Segment Start: SUPPLIED DATA

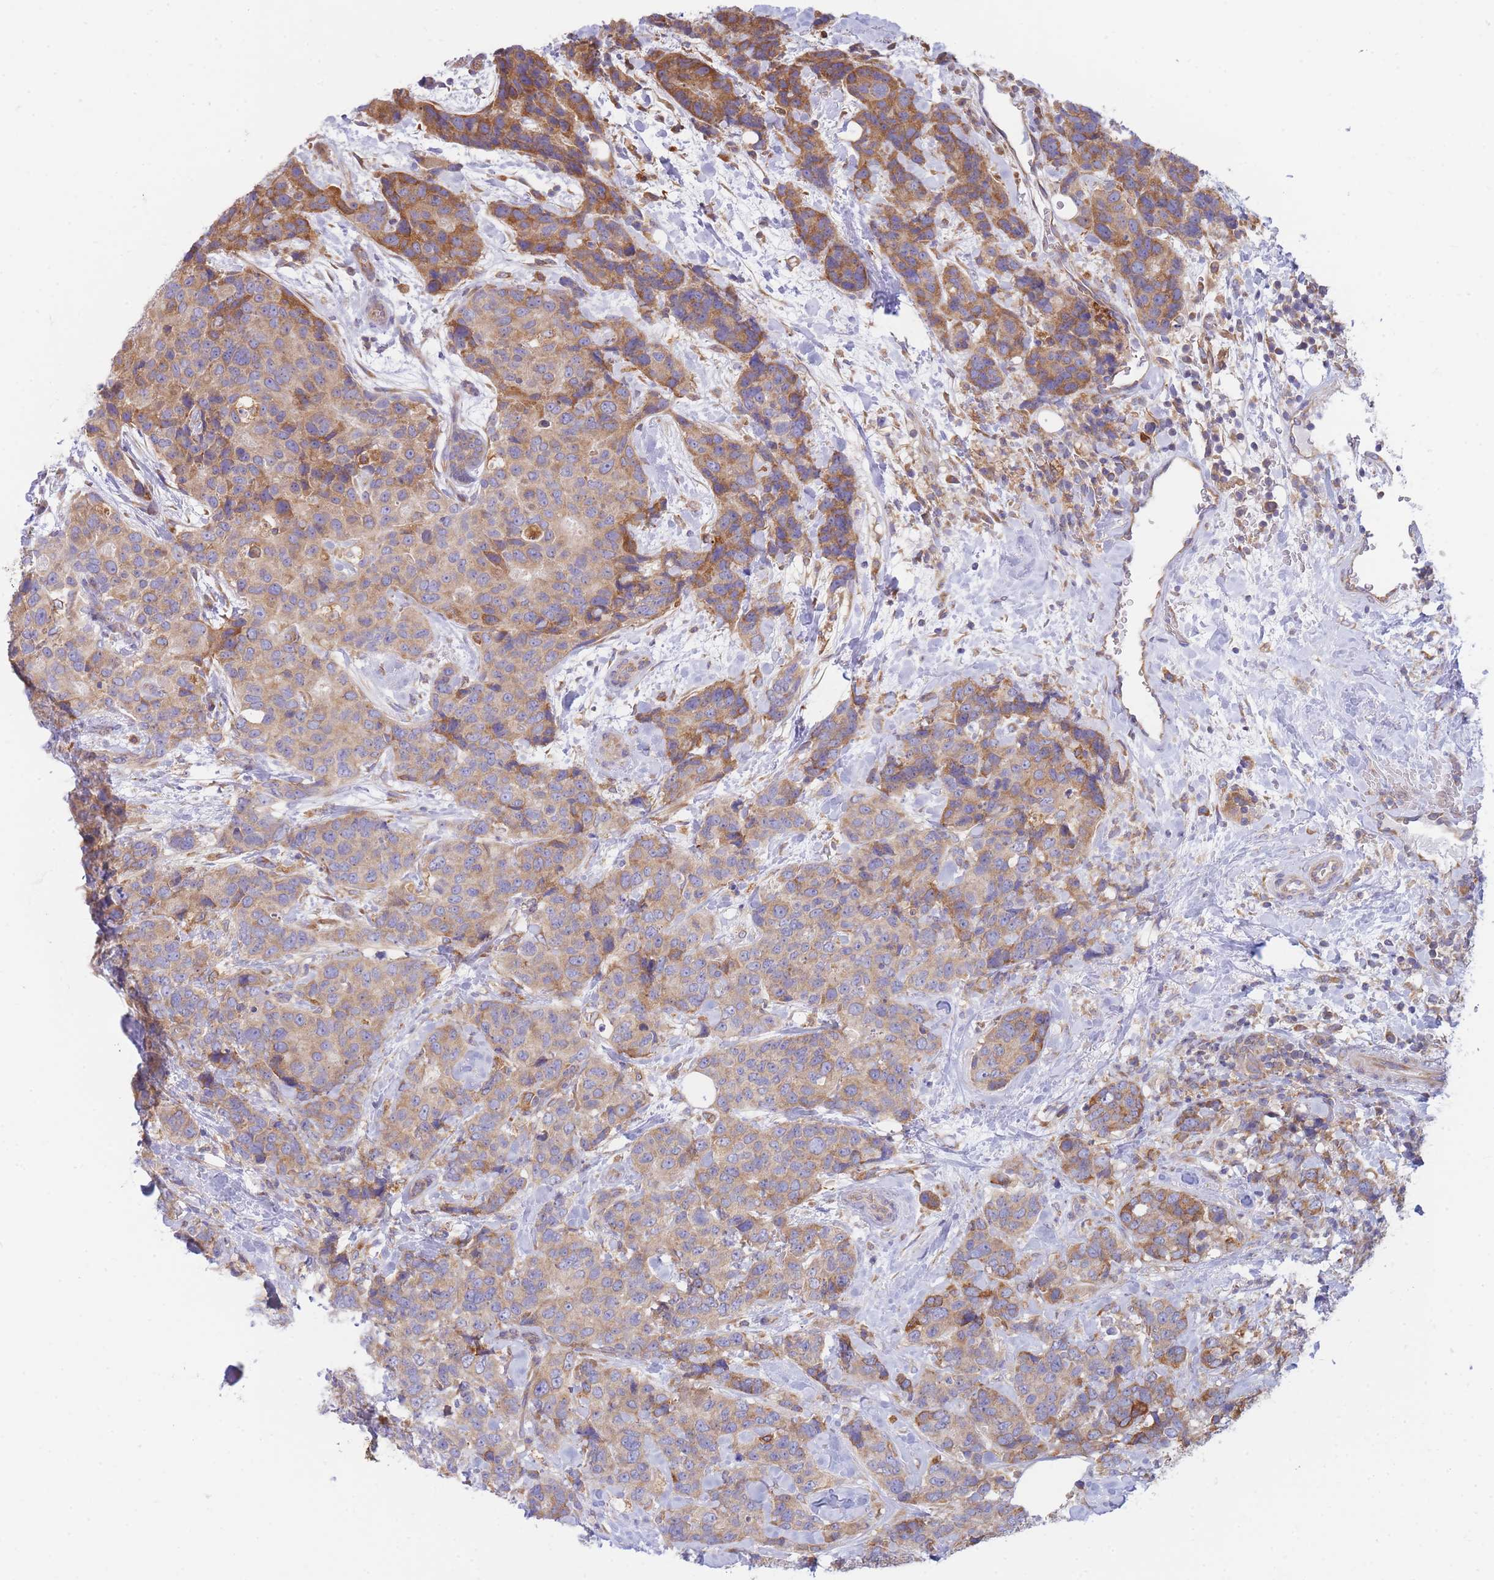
{"staining": {"intensity": "strong", "quantity": "25%-75%", "location": "cytoplasmic/membranous"}, "tissue": "breast cancer", "cell_type": "Tumor cells", "image_type": "cancer", "snomed": [{"axis": "morphology", "description": "Lobular carcinoma"}, {"axis": "topography", "description": "Breast"}], "caption": "Breast lobular carcinoma was stained to show a protein in brown. There is high levels of strong cytoplasmic/membranous positivity in about 25%-75% of tumor cells.", "gene": "SH2B2", "patient": {"sex": "female", "age": 59}}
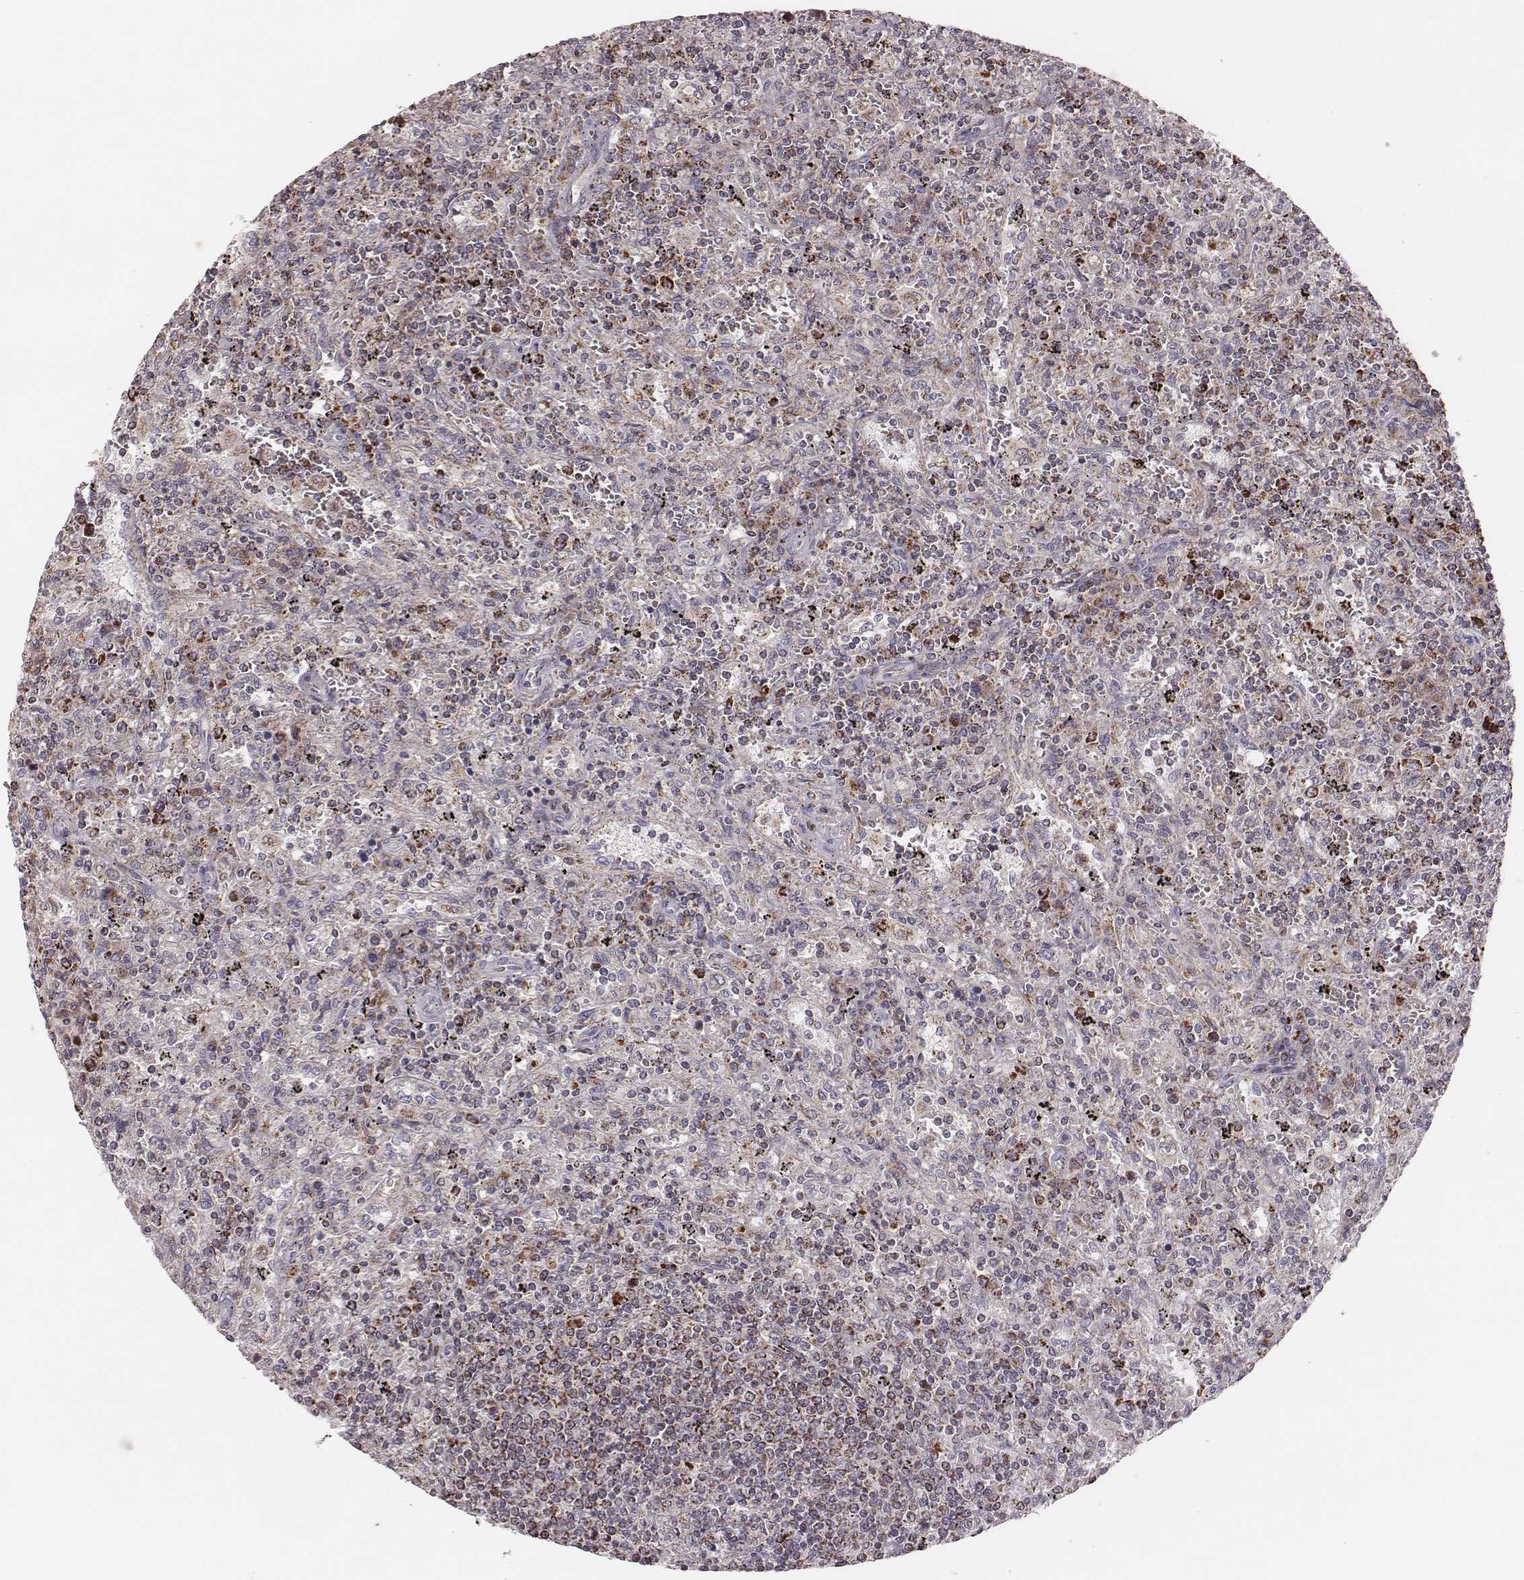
{"staining": {"intensity": "strong", "quantity": "25%-75%", "location": "cytoplasmic/membranous"}, "tissue": "lymphoma", "cell_type": "Tumor cells", "image_type": "cancer", "snomed": [{"axis": "morphology", "description": "Malignant lymphoma, non-Hodgkin's type, Low grade"}, {"axis": "topography", "description": "Spleen"}], "caption": "Immunohistochemistry (DAB (3,3'-diaminobenzidine)) staining of human low-grade malignant lymphoma, non-Hodgkin's type displays strong cytoplasmic/membranous protein expression in about 25%-75% of tumor cells.", "gene": "TUFM", "patient": {"sex": "male", "age": 62}}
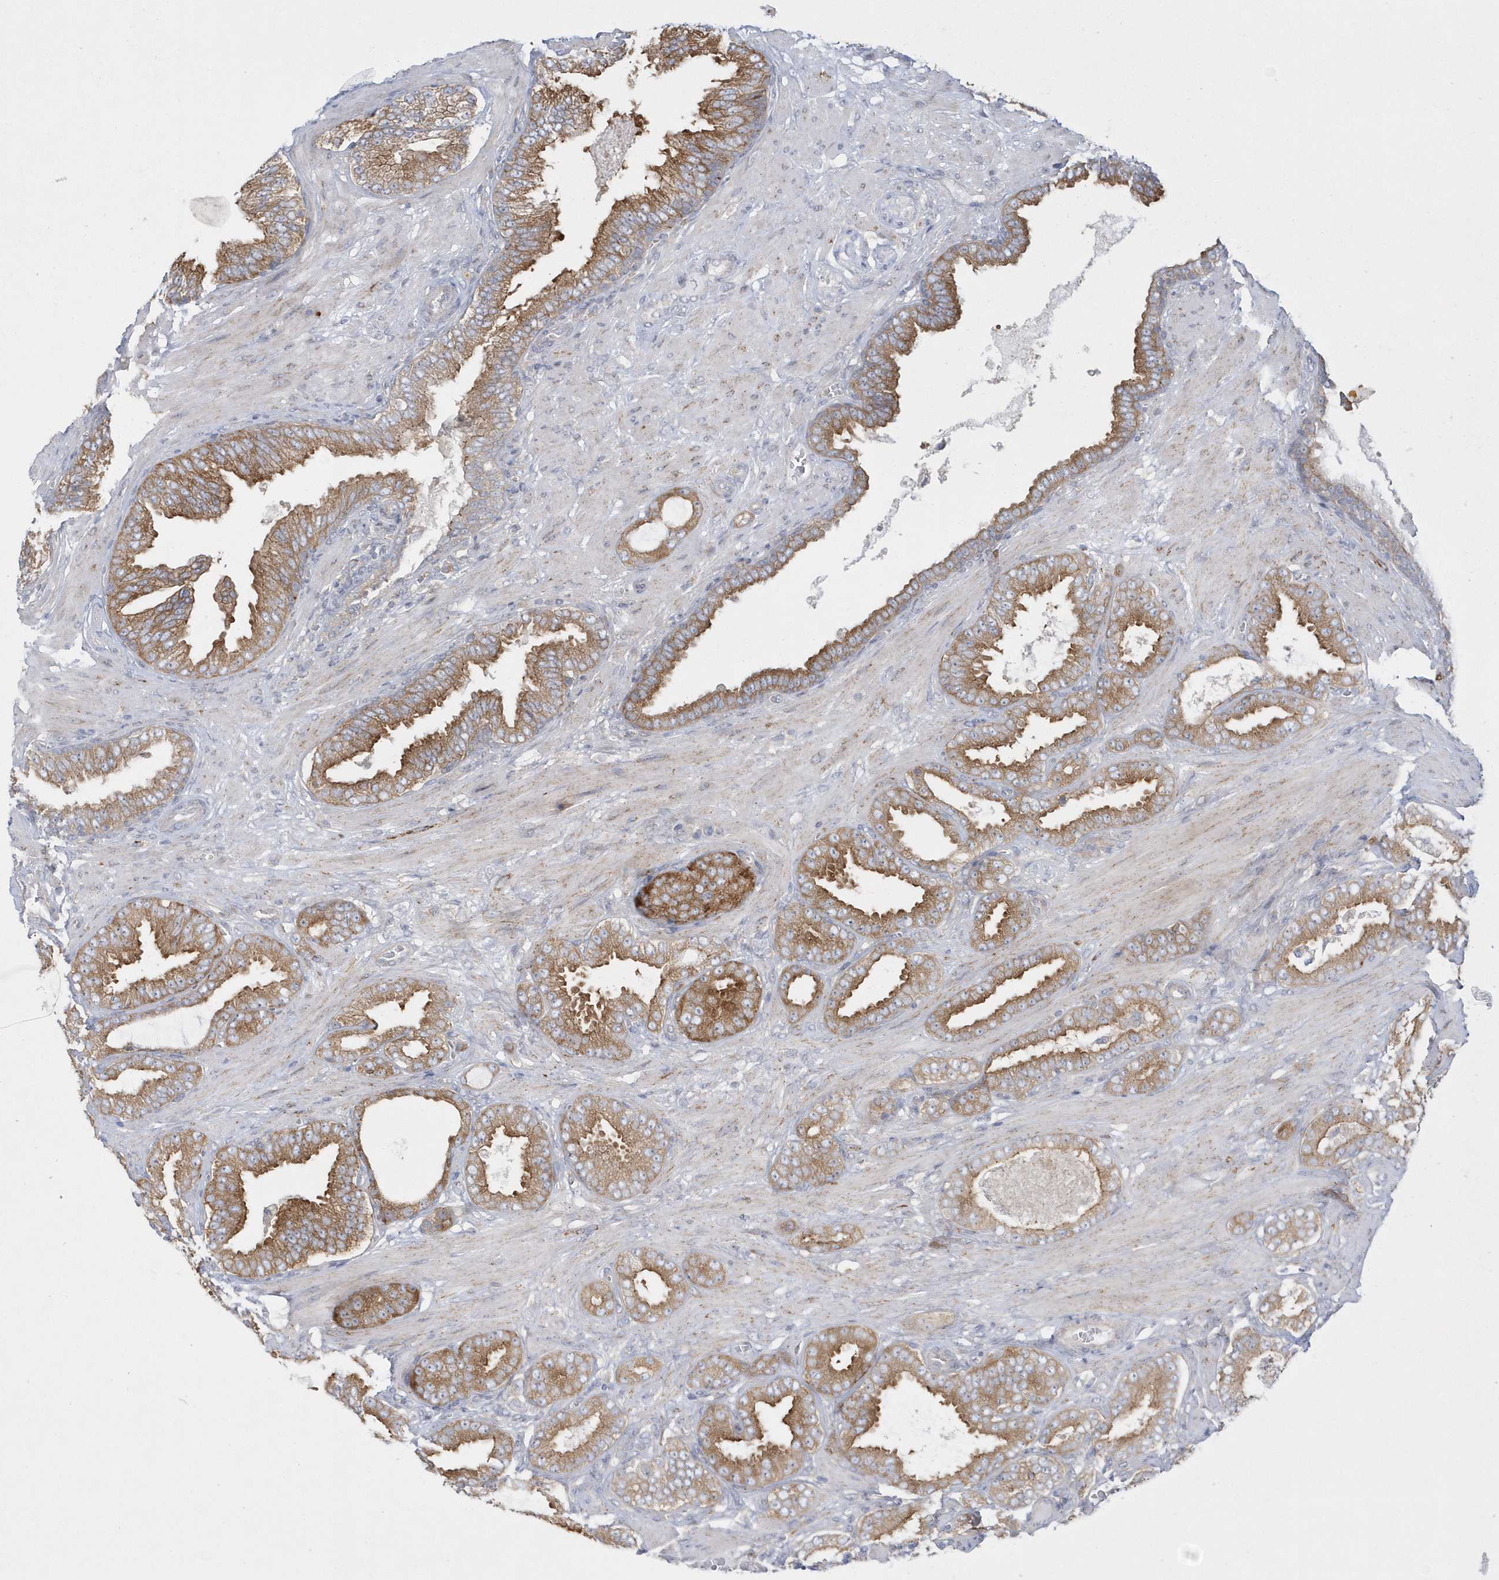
{"staining": {"intensity": "moderate", "quantity": ">75%", "location": "cytoplasmic/membranous"}, "tissue": "prostate cancer", "cell_type": "Tumor cells", "image_type": "cancer", "snomed": [{"axis": "morphology", "description": "Adenocarcinoma, Low grade"}, {"axis": "topography", "description": "Prostate"}], "caption": "Prostate cancer stained with DAB IHC reveals medium levels of moderate cytoplasmic/membranous positivity in about >75% of tumor cells.", "gene": "DNAJC18", "patient": {"sex": "male", "age": 63}}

Segment End: SUPPLIED DATA

Please set down the data above exactly as given, leaving every picture out.

- [YOUR SOLUTION]:
{"staining": {"intensity": "strong", "quantity": "25%-75%", "location": "cytoplasmic/membranous"}, "tissue": "breast cancer", "cell_type": "Tumor cells", "image_type": "cancer", "snomed": [{"axis": "morphology", "description": "Lobular carcinoma"}, {"axis": "topography", "description": "Breast"}], "caption": "Breast lobular carcinoma was stained to show a protein in brown. There is high levels of strong cytoplasmic/membranous positivity in about 25%-75% of tumor cells.", "gene": "SH2B2", "patient": {"sex": "female", "age": 59}}
{"staining": {"intensity": "strong", "quantity": "25%-75%", "location": "cytoplasmic/membranous"}, "tissue": "lymphoma", "cell_type": "Tumor cells", "image_type": "cancer", "snomed": [{"axis": "morphology", "description": "Malignant lymphoma, non-Hodgkin's type, Low grade"}, {"axis": "topography", "description": "Spleen"}], "caption": "Immunohistochemistry (DAB (3,3'-diaminobenzidine)) staining of human low-grade malignant lymphoma, non-Hodgkin's type displays strong cytoplasmic/membranous protein expression in about 25%-75% of tumor cells.", "gene": "TUFM", "patient": {"sex": "male", "age": 62}}
{"staining": {"intensity": "moderate", "quantity": ">75%", "location": "cytoplasmic/membranous"}, "tissue": "prostate cancer", "cell_type": "Tumor cells", "image_type": "cancer", "snomed": [{"axis": "morphology", "description": "Adenocarcinoma, Low grade"}, {"axis": "topography", "description": "Prostate"}], "caption": "Prostate cancer stained with DAB IHC reveals medium levels of moderate cytoplasmic/membranous positivity in about >75% of tumor cells.", "gene": "DNAJC18", "patient": {"sex": "male", "age": 63}}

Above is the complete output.